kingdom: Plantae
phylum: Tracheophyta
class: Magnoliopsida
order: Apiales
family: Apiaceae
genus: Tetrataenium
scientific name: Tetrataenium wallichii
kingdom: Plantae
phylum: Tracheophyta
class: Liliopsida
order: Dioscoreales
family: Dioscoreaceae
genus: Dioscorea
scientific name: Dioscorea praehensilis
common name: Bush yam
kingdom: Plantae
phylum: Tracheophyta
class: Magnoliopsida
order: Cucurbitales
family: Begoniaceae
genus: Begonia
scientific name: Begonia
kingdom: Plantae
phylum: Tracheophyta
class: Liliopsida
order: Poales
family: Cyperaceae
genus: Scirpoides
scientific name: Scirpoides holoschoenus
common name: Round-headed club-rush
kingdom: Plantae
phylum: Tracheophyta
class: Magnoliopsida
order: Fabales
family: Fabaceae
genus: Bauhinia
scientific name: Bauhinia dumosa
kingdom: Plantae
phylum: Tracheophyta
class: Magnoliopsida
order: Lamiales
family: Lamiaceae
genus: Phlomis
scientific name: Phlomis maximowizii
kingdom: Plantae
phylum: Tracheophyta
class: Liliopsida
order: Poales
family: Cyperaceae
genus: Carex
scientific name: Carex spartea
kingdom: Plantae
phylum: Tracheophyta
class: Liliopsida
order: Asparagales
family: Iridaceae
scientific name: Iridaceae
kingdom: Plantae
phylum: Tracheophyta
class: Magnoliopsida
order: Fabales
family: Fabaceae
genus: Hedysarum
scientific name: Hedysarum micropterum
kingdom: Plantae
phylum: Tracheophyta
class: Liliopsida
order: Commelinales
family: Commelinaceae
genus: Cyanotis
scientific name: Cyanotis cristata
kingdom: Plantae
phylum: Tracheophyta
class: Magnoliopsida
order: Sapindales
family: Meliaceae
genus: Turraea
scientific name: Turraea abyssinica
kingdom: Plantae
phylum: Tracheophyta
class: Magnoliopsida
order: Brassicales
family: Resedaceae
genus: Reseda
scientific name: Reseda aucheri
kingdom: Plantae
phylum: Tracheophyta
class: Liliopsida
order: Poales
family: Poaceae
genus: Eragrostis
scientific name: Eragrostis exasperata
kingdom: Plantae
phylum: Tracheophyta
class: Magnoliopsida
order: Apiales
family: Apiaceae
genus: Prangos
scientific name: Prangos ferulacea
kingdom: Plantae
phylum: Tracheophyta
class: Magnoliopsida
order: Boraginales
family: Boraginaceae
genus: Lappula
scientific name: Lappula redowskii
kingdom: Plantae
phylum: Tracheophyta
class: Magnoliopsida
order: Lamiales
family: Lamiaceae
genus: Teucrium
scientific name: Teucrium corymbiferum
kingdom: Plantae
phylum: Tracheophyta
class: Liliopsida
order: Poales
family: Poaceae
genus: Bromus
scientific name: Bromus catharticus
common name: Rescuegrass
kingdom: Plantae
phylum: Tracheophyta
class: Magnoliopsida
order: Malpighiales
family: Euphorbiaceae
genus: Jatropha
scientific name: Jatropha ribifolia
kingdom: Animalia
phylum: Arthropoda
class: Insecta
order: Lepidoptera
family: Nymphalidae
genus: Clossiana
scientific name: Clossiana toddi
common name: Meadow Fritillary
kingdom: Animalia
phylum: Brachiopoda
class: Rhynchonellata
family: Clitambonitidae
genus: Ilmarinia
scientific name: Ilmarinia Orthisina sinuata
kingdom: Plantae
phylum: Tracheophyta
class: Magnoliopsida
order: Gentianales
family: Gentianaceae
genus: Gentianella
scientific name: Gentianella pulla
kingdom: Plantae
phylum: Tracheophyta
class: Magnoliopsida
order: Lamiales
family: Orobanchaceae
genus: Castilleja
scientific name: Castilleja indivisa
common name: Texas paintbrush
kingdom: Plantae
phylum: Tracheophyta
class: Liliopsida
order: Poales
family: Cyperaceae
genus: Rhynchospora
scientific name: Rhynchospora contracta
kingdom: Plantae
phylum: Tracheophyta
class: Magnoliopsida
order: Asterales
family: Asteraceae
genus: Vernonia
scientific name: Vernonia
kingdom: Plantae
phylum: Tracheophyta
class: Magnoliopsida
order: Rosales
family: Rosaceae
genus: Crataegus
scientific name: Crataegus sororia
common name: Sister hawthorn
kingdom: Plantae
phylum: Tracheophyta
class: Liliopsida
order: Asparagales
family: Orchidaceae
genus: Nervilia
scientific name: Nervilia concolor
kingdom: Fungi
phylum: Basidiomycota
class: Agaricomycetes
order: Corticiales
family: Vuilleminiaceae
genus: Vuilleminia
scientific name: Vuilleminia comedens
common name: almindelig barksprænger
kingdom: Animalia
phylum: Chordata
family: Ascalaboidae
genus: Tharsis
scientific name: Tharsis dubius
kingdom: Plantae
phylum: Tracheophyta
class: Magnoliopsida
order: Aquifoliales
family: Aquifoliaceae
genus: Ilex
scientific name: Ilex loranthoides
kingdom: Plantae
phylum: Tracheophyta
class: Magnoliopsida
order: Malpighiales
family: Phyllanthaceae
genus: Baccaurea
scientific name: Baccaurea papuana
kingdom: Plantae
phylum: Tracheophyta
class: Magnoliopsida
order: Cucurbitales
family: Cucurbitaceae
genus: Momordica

#####

- TASK PROMPT:
Rewrite all of the data above as a two-column CSV with the header row field,value. Give one row per line, with the text before the answer under field and the answer under value. Enclose each entry in double quotes and replace any line breaks inside it with spaces.

- EXERCISE RESPONSE:
field,value
"kingdom:","Plantae"
"phylum:","Tracheophyta"
"class:","Magnoliopsida"
"order:","Apiales"
"family:","Apiaceae"
"genus:","Tetrataenium"
"scientific name:","Tetrataenium wallichii"
"kingdom:","Plantae"
"phylum:","Tracheophyta"
"class:","Liliopsida"
"order:","Dioscoreales"
"family:","Dioscoreaceae"
"genus:","Dioscorea"
"scientific name:","Dioscorea praehensilis"
"common name:","Bush yam"
"kingdom:","Plantae"
"phylum:","Tracheophyta"
"class:","Magnoliopsida"
"order:","Cucurbitales"
"family:","Begoniaceae"
"genus:","Begonia"
"scientific name:","Begonia"
"kingdom:","Plantae"
"phylum:","Tracheophyta"
"class:","Liliopsida"
"order:","Poales"
"family:","Cyperaceae"
"genus:","Scirpoides"
"scientific name:","Scirpoides holoschoenus"
"common name:","Round-headed club-rush"
"kingdom:","Plantae"
"phylum:","Tracheophyta"
"class:","Magnoliopsida"
"order:","Fabales"
"family:","Fabaceae"
"genus:","Bauhinia"
"scientific name:","Bauhinia dumosa"
"kingdom:","Plantae"
"phylum:","Tracheophyta"
"class:","Magnoliopsida"
"order:","Lamiales"
"family:","Lamiaceae"
"genus:","Phlomis"
"scientific name:","Phlomis maximowizii"
"kingdom:","Plantae"
"phylum:","Tracheophyta"
"class:","Liliopsida"
"order:","Poales"
"family:","Cyperaceae"
"genus:","Carex"
"scientific name:","Carex spartea"
"kingdom:","Plantae"
"phylum:","Tracheophyta"
"class:","Liliopsida"
"order:","Asparagales"
"family:","Iridaceae"
"scientific name:","Iridaceae"
"kingdom:","Plantae"
"phylum:","Tracheophyta"
"class:","Magnoliopsida"
"order:","Fabales"
"family:","Fabaceae"
"genus:","Hedysarum"
"scientific name:","Hedysarum micropterum"
"kingdom:","Plantae"
"phylum:","Tracheophyta"
"class:","Liliopsida"
"order:","Commelinales"
"family:","Commelinaceae"
"genus:","Cyanotis"
"scientific name:","Cyanotis cristata"
"kingdom:","Plantae"
"phylum:","Tracheophyta"
"class:","Magnoliopsida"
"order:","Sapindales"
"family:","Meliaceae"
"genus:","Turraea"
"scientific name:","Turraea abyssinica"
"kingdom:","Plantae"
"phylum:","Tracheophyta"
"class:","Magnoliopsida"
"order:","Brassicales"
"family:","Resedaceae"
"genus:","Reseda"
"scientific name:","Reseda aucheri"
"kingdom:","Plantae"
"phylum:","Tracheophyta"
"class:","Liliopsida"
"order:","Poales"
"family:","Poaceae"
"genus:","Eragrostis"
"scientific name:","Eragrostis exasperata"
"kingdom:","Plantae"
"phylum:","Tracheophyta"
"class:","Magnoliopsida"
"order:","Apiales"
"family:","Apiaceae"
"genus:","Prangos"
"scientific name:","Prangos ferulacea"
"kingdom:","Plantae"
"phylum:","Tracheophyta"
"class:","Magnoliopsida"
"order:","Boraginales"
"family:","Boraginaceae"
"genus:","Lappula"
"scientific name:","Lappula redowskii"
"kingdom:","Plantae"
"phylum:","Tracheophyta"
"class:","Magnoliopsida"
"order:","Lamiales"
"family:","Lamiaceae"
"genus:","Teucrium"
"scientific name:","Teucrium corymbiferum"
"kingdom:","Plantae"
"phylum:","Tracheophyta"
"class:","Liliopsida"
"order:","Poales"
"family:","Poaceae"
"genus:","Bromus"
"scientific name:","Bromus catharticus"
"common name:","Rescuegrass"
"kingdom:","Plantae"
"phylum:","Tracheophyta"
"class:","Magnoliopsida"
"order:","Malpighiales"
"family:","Euphorbiaceae"
"genus:","Jatropha"
"scientific name:","Jatropha ribifolia"
"kingdom:","Animalia"
"phylum:","Arthropoda"
"class:","Insecta"
"order:","Lepidoptera"
"family:","Nymphalidae"
"genus:","Clossiana"
"scientific name:","Clossiana toddi"
"common name:","Meadow Fritillary"
"kingdom:","Animalia"
"phylum:","Brachiopoda"
"class:","Rhynchonellata"
"family:","Clitambonitidae"
"genus:","Ilmarinia"
"scientific name:","Ilmarinia Orthisina sinuata"
"kingdom:","Plantae"
"phylum:","Tracheophyta"
"class:","Magnoliopsida"
"order:","Gentianales"
"family:","Gentianaceae"
"genus:","Gentianella"
"scientific name:","Gentianella pulla"
"kingdom:","Plantae"
"phylum:","Tracheophyta"
"class:","Magnoliopsida"
"order:","Lamiales"
"family:","Orobanchaceae"
"genus:","Castilleja"
"scientific name:","Castilleja indivisa"
"common name:","Texas paintbrush"
"kingdom:","Plantae"
"phylum:","Tracheophyta"
"class:","Liliopsida"
"order:","Poales"
"family:","Cyperaceae"
"genus:","Rhynchospora"
"scientific name:","Rhynchospora contracta"
"kingdom:","Plantae"
"phylum:","Tracheophyta"
"class:","Magnoliopsida"
"order:","Asterales"
"family:","Asteraceae"
"genus:","Vernonia"
"scientific name:","Vernonia"
"kingdom:","Plantae"
"phylum:","Tracheophyta"
"class:","Magnoliopsida"
"order:","Rosales"
"family:","Rosaceae"
"genus:","Crataegus"
"scientific name:","Crataegus sororia"
"common name:","Sister hawthorn"
"kingdom:","Plantae"
"phylum:","Tracheophyta"
"class:","Liliopsida"
"order:","Asparagales"
"family:","Orchidaceae"
"genus:","Nervilia"
"scientific name:","Nervilia concolor"
"kingdom:","Fungi"
"phylum:","Basidiomycota"
"class:","Agaricomycetes"
"order:","Corticiales"
"family:","Vuilleminiaceae"
"genus:","Vuilleminia"
"scientific name:","Vuilleminia comedens"
"common name:","almindelig barksprænger"
"kingdom:","Animalia"
"phylum:","Chordata"
"family:","Ascalaboidae"
"genus:","Tharsis"
"scientific name:","Tharsis dubius"
"kingdom:","Plantae"
"phylum:","Tracheophyta"
"class:","Magnoliopsida"
"order:","Aquifoliales"
"family:","Aquifoliaceae"
"genus:","Ilex"
"scientific name:","Ilex loranthoides"
"kingdom:","Plantae"
"phylum:","Tracheophyta"
"class:","Magnoliopsida"
"order:","Malpighiales"
"family:","Phyllanthaceae"
"genus:","Baccaurea"
"scientific name:","Baccaurea papuana"
"kingdom:","Plantae"
"phylum:","Tracheophyta"
"class:","Magnoliopsida"
"order:","Cucurbitales"
"family:","Cucurbitaceae"
"genus:","Momordica"